_Problem to solve_
Narrow the data below down to the lines containing "async".

[Opening Dataset section]

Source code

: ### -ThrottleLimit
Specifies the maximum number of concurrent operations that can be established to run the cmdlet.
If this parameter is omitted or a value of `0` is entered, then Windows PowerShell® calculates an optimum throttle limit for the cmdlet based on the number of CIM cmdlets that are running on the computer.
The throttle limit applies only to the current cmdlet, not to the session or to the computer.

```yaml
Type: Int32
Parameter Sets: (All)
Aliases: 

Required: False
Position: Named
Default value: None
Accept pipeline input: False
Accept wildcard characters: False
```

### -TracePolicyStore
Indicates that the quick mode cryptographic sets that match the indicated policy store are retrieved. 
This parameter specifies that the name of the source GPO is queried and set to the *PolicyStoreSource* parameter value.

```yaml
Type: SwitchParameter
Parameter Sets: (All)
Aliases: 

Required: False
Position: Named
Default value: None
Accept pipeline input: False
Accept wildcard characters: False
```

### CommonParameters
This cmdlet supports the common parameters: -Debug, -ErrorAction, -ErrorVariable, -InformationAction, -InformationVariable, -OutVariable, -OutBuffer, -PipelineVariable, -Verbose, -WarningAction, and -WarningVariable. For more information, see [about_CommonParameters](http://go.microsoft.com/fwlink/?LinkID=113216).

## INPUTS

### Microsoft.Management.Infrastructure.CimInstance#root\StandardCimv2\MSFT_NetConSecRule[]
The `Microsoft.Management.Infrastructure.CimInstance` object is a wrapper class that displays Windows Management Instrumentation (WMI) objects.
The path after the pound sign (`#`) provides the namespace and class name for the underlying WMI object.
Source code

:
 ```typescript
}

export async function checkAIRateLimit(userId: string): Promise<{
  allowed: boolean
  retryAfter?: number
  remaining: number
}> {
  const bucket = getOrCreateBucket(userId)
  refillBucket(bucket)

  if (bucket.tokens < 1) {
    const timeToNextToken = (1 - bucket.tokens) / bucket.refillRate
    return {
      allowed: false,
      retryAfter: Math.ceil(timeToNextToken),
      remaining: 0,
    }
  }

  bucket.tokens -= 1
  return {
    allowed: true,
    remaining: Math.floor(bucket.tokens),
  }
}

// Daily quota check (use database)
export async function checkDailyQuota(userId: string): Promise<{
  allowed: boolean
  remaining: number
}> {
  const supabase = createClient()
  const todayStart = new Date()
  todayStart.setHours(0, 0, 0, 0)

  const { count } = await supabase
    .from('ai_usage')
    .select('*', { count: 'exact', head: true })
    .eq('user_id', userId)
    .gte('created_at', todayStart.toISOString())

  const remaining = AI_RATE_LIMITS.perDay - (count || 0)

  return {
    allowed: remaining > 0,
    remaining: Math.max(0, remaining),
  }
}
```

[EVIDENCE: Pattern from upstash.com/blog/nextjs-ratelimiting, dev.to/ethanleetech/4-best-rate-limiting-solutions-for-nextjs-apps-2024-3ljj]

[Closing Dataset section]

_Result of the task_
export async function checkAIRateLimit(userId: string): Promise<{
export async function checkDailyQuota(userId: string): Promise<{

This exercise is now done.